I've told a few people about this, and they seemed to get a good chuckle, so I will share with you as well. When I was on the table going through the treatments, I needed to entertain myself. Everyday, I may or may not have been picturing myself riding around on that "train" in full out wild west style cowboy gear with a radiation gun shooting the crap out of the two larger tumors. If I know you, you may or may not have been beside me at some point, also dressed up in full on cowboy gear shooting along side me. Umhum. Okay, enough embarrassing stories for now. Oh, I forgot to mention that there were the most amazing flashing blue lights that started about 3 minutes in and lasted about 2 minutes. Had the techs not warned me about that, I probably would have thought that... well, I'm not sure. Apparently it is common, so there was no need to worry.
Two quick pictures of the face mask-
So... that was my radiation. It didn't hurt, just made me really tired. If anyone has any questions you can ask in the comments section and I will try to answer as best as I can :)
Onward to Chemotherapy.
I will try to keep this section as short as possible as I know the radiation had a lot of reading.
I spoke with Dr. Vandenburg on Tuesday regarding the best options available to me for chemotherapy. I've decided on taking oral chemotherapy at home with the intention of maintaining, if not shrinking the bone, liver and neck mets. I have chosen not to undergo any sort of stronger intravenous therapy. I realize that this is difficult for some people to understand, as they will just want these tricky guys to disappear completely, but my quality of life is just important to me as my length. At this point these mets aren't impairing my quality of life. If I can keep them under control and be able to focus on the things in my life that really matter, I am more than happy with my decision.
I will be undergoing 14 days of oral chemo, followed by 7 days off. This will happen for a total of 3 rounds and then we will evaluate how effective the treatment is.
If after 3 rounds the treatments aren't working, I will consider more drastic options, but for now, I'm happy with being able to take my medications at home and enjoy my friends and family.
As for the drugs that I am on, the side effects shouldn't be nearly as severe as the last chemotherapy I was on (Thank goodness!!!!)
There will possibly be heartburn, diarrhea, and something called hand-foot syndrome which causes the skin on my hands to get red and thin.

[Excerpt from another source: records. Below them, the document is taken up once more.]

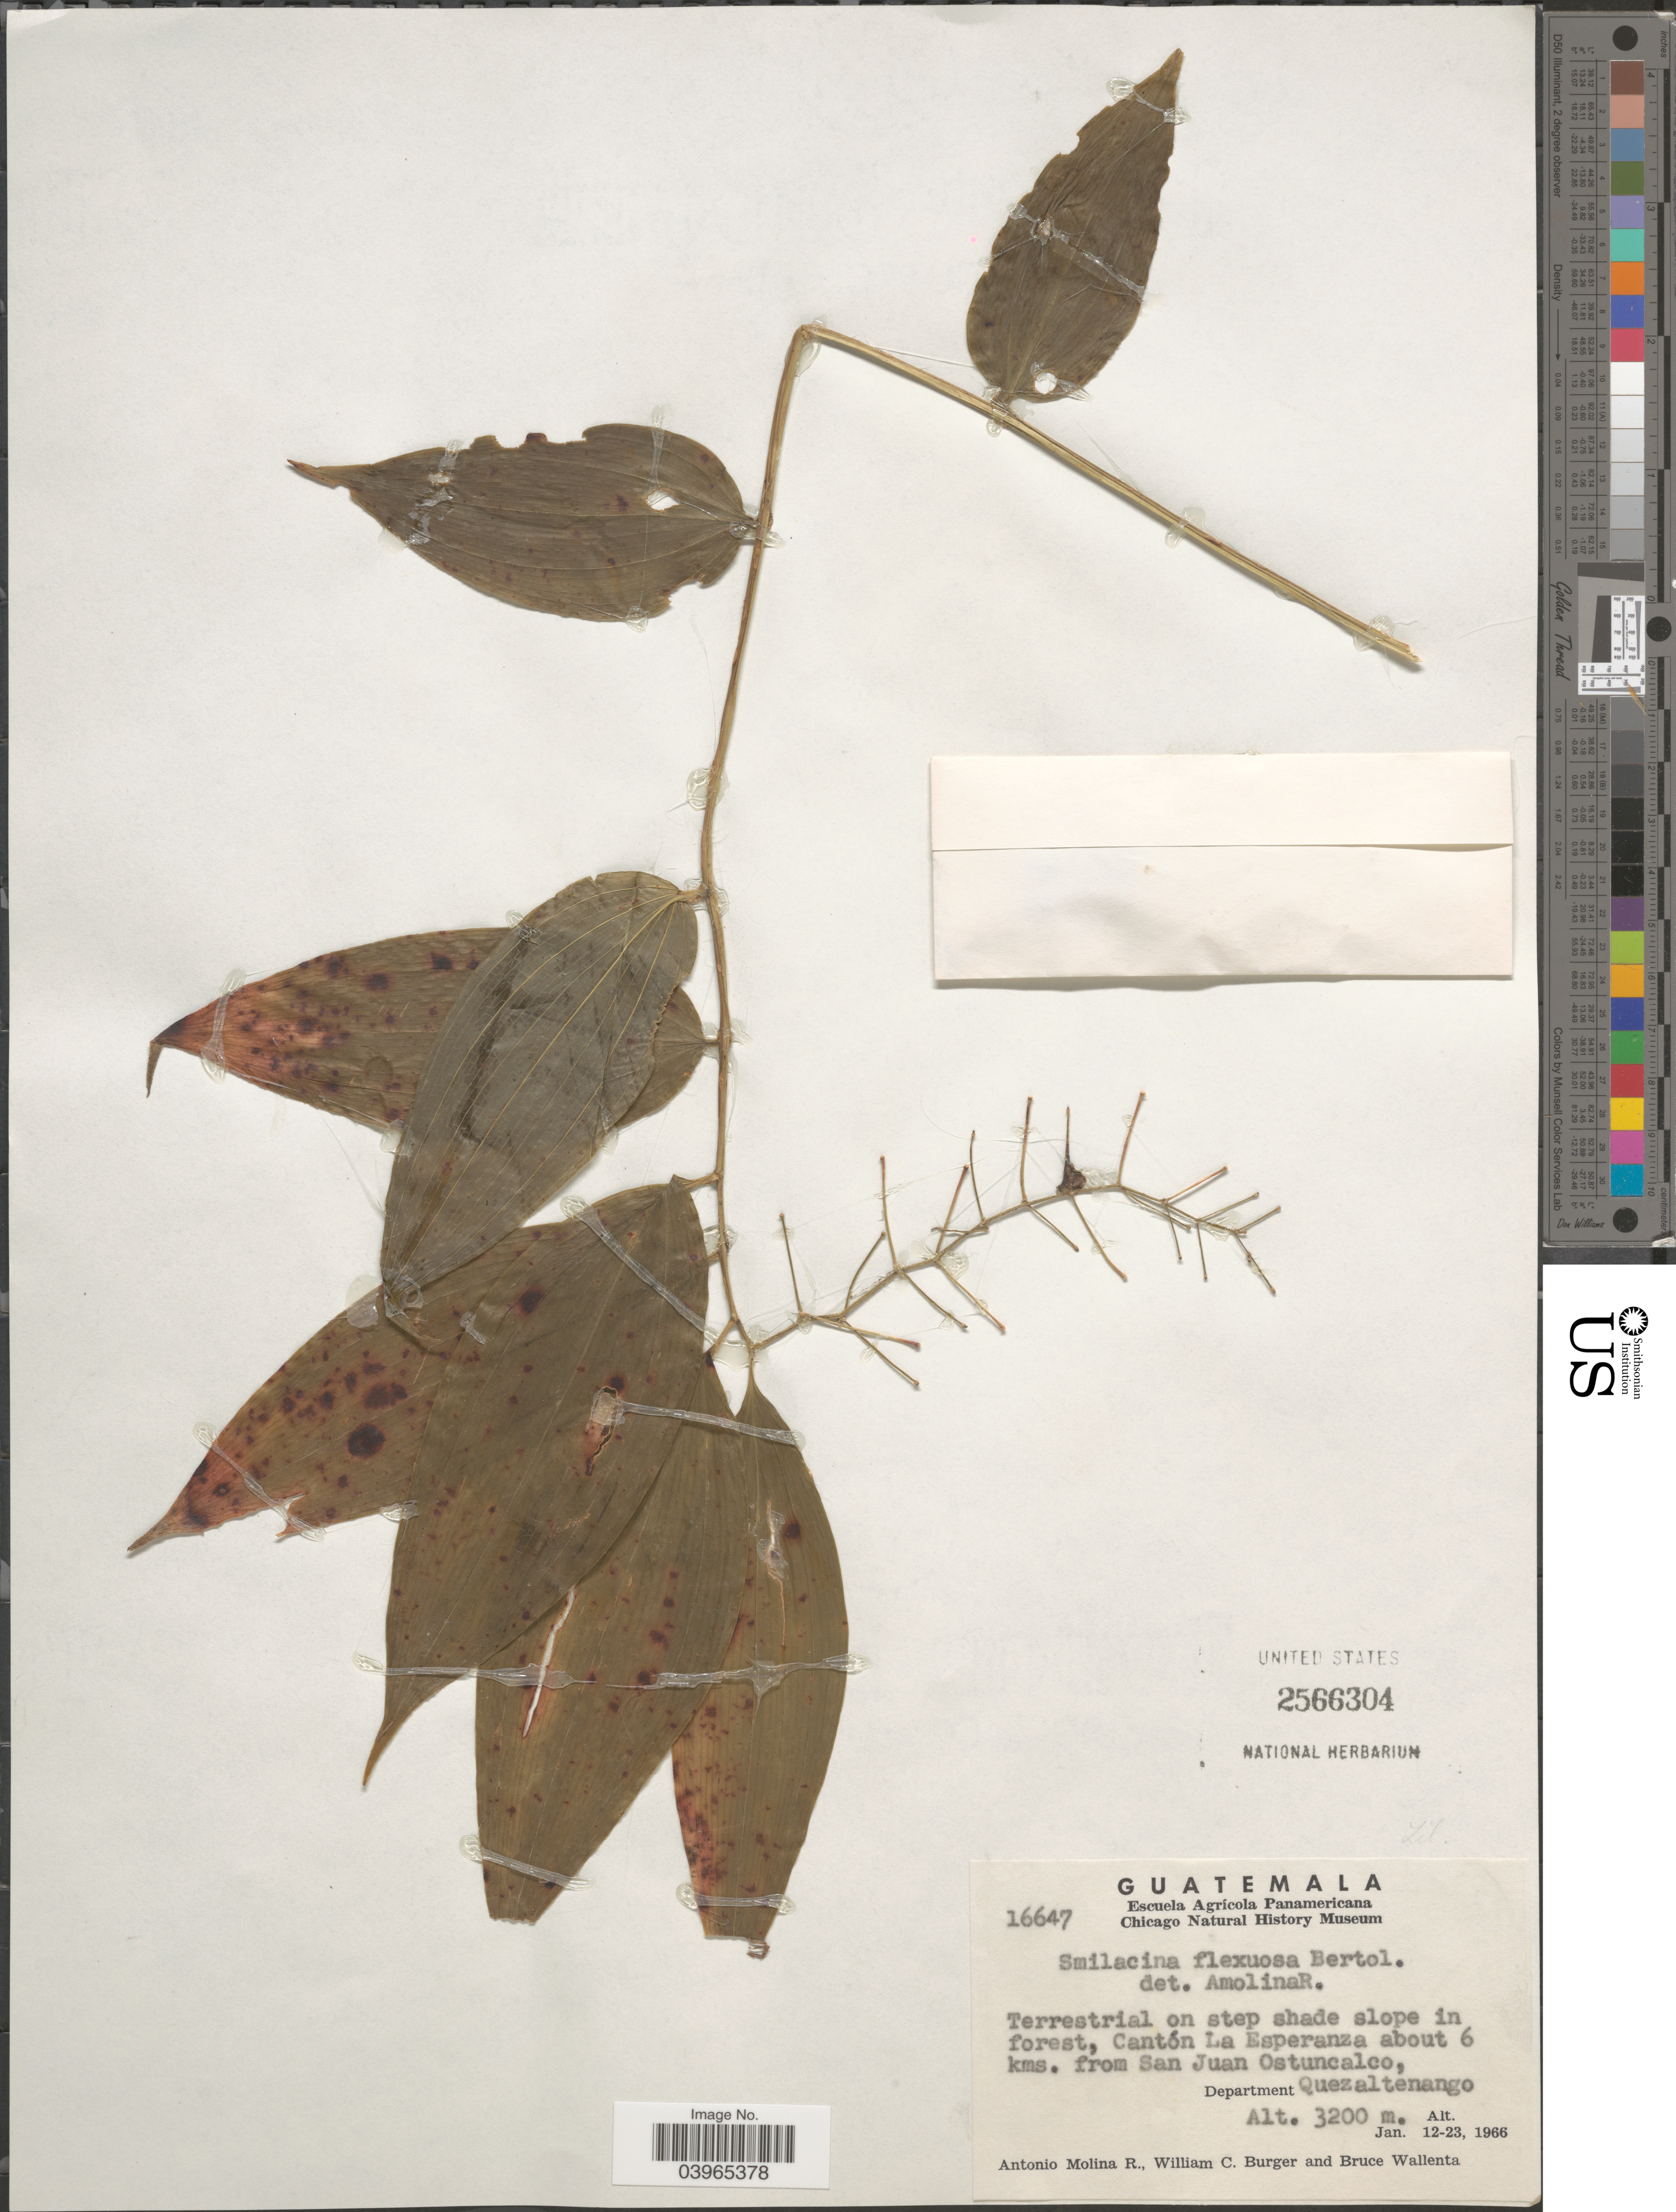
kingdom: Plantae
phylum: Tracheophyta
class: Liliopsida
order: Asparagales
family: Asparagaceae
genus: Maianthemum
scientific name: Maianthemum flexuosum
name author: (Bertol.) LaFrankie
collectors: A. Molina R., W. Burger & B. Wallenta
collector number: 16647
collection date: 1966-01-12/1966-01-23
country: Guatemala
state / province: Quetzaltenango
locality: Cantón La Esperanza about 6 kms. from San Juan Ostuncalco, Department Quezaltenango.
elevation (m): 3200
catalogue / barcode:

Apparently I am supposed to put Udderly Smooth Udder Cream on my hands and feet to prevent this. Kind of strange? I could also experience pain or tingling in my hands and feet. I may have issues with mouth sores, so I have to start rinsing my mouth with baking soda/club soda.

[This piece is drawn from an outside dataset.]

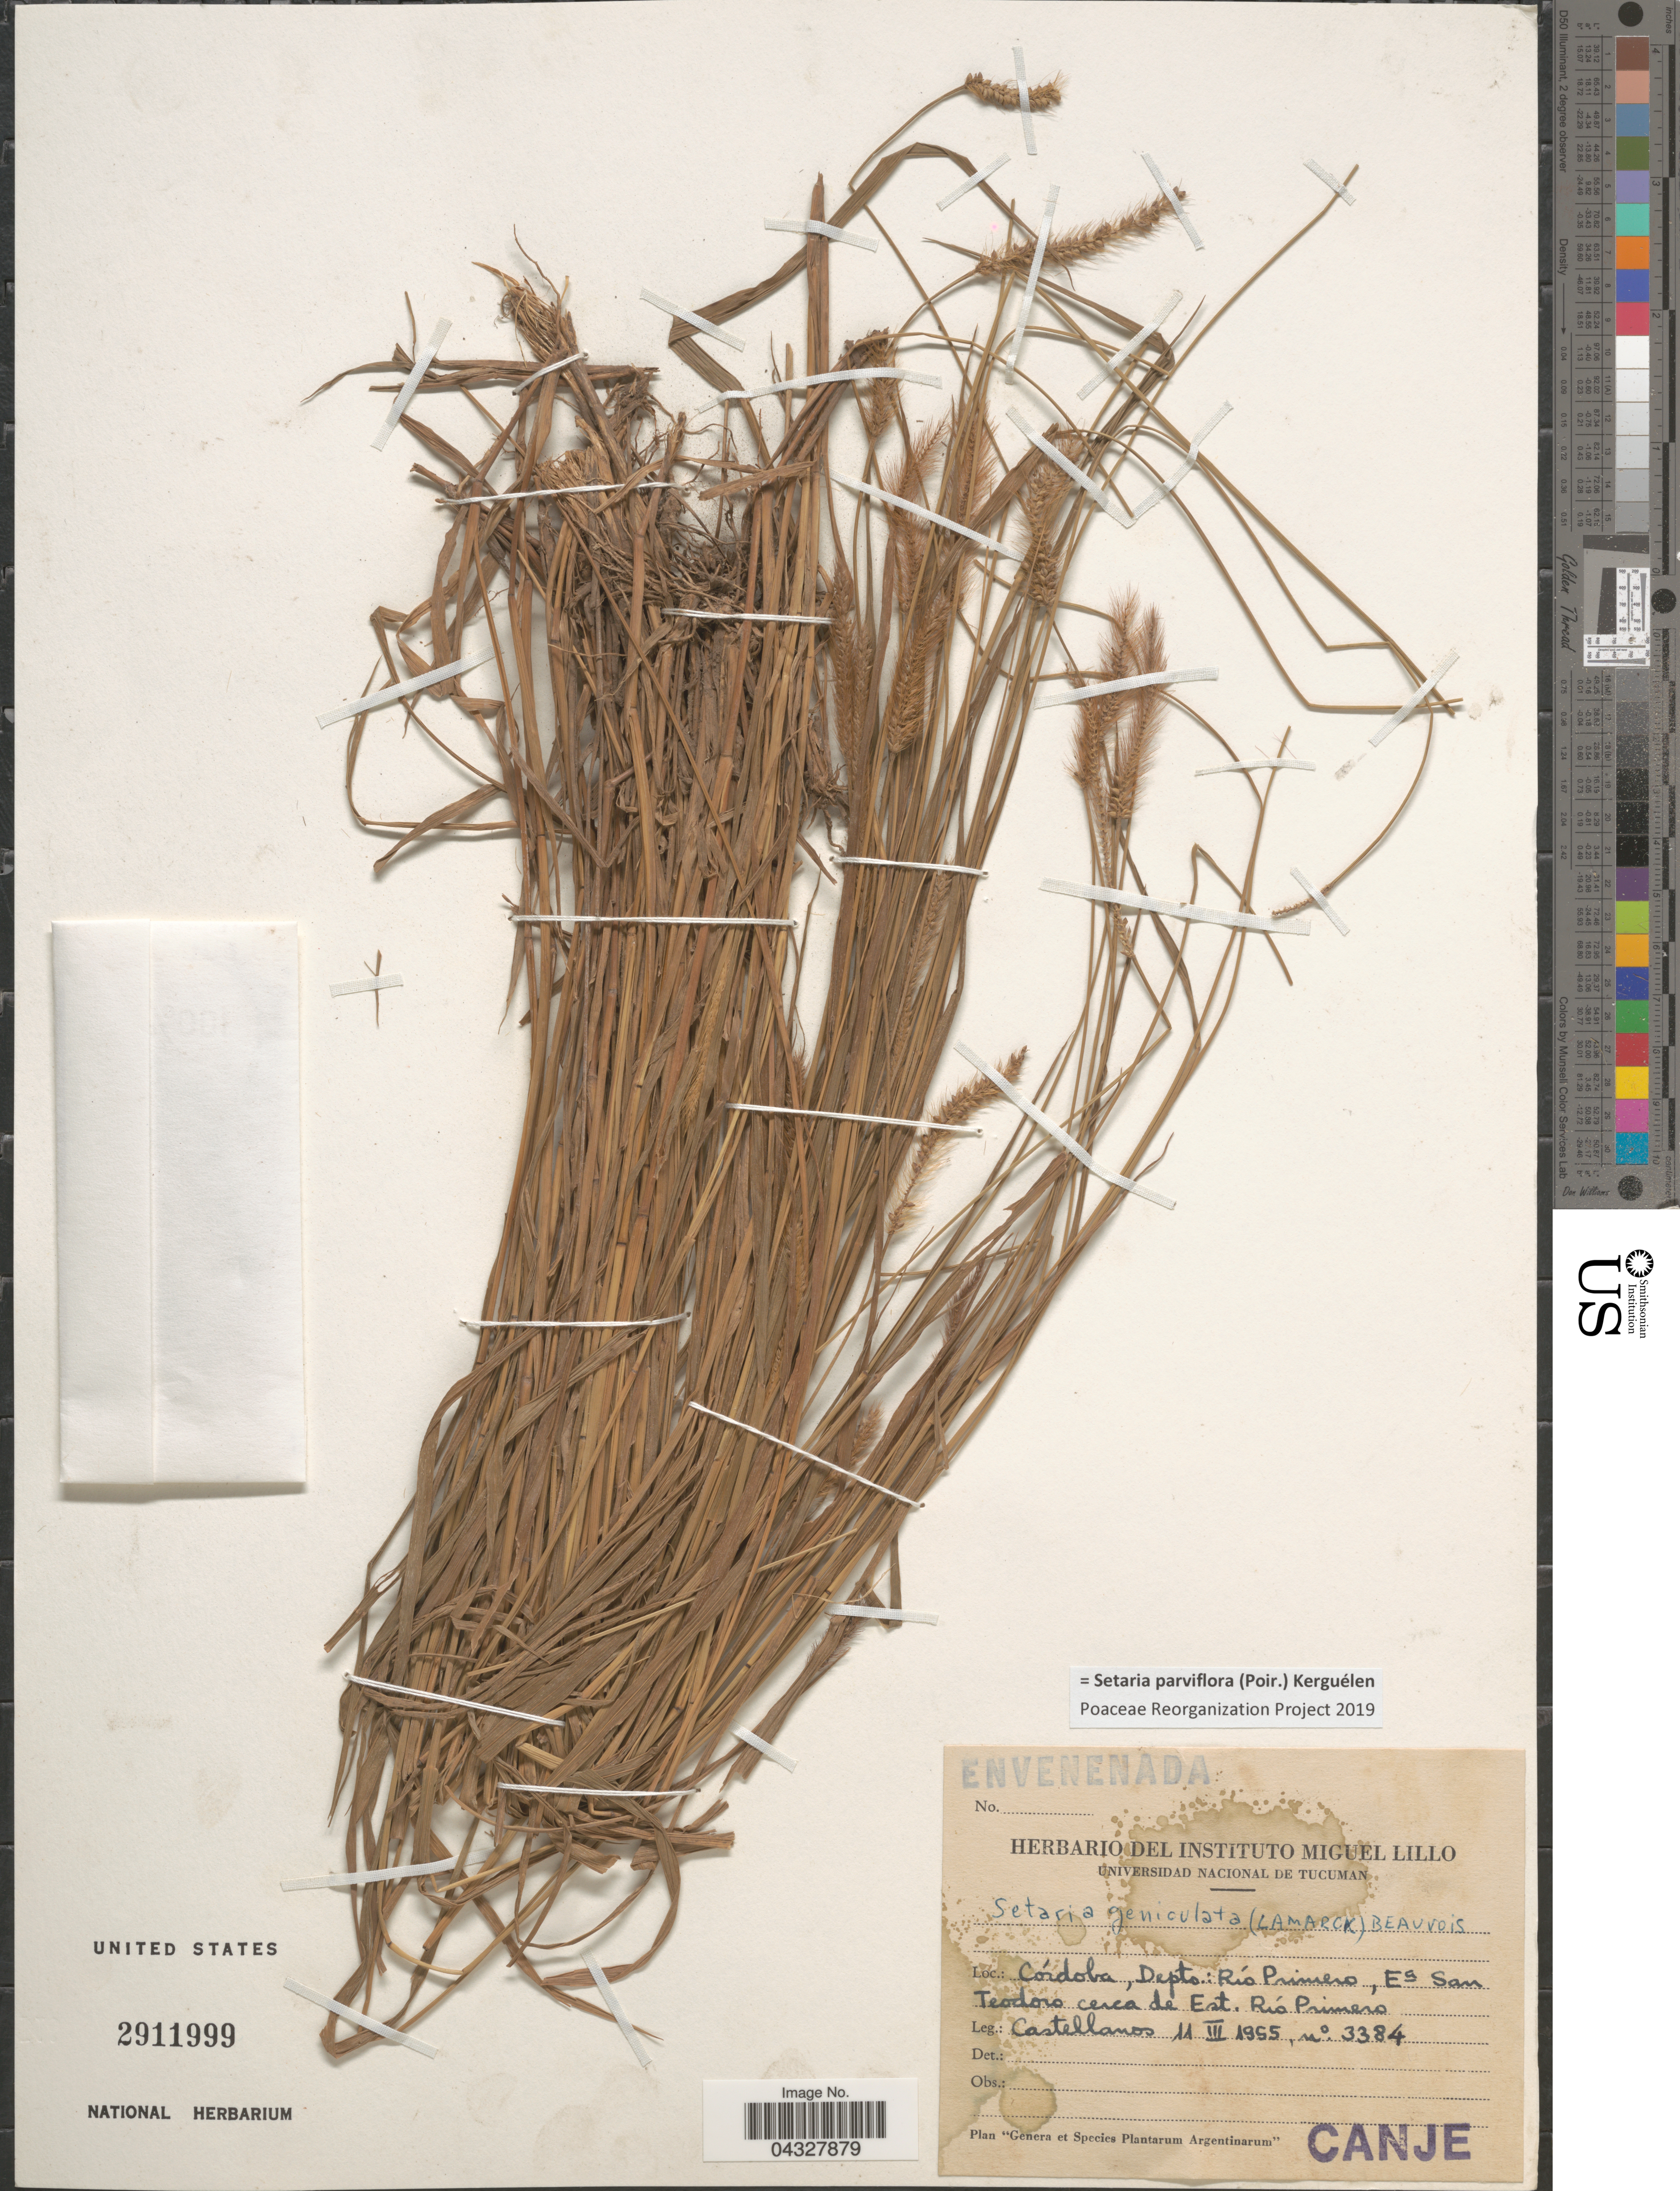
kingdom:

Less common side effects include Fever, chills, cough, nausea, vomiting, bruising, chest pain, and red spots. Fingers crossed I don't experience any of that!
I am being put on another drug to help strengthen my bones and reduce any pain associated with the bone mets. It may cause nausea, vomiting, diarrhea, and stomach pain. Less common side effects include change in kidney functioning. I'm starting off at 1 tablet 2x/day and then increase the next week to 2 tablets 2x/day. The pharmacist said that if its too hard on me, then I can take it back down and go up more slowly.
Okay, so that wasn't as short as I had hoped.
Thanks for reading you guys. Your support and love are so amazing. I thank my lucky stars every day that I have such an amazing support system. I can't thank you enough.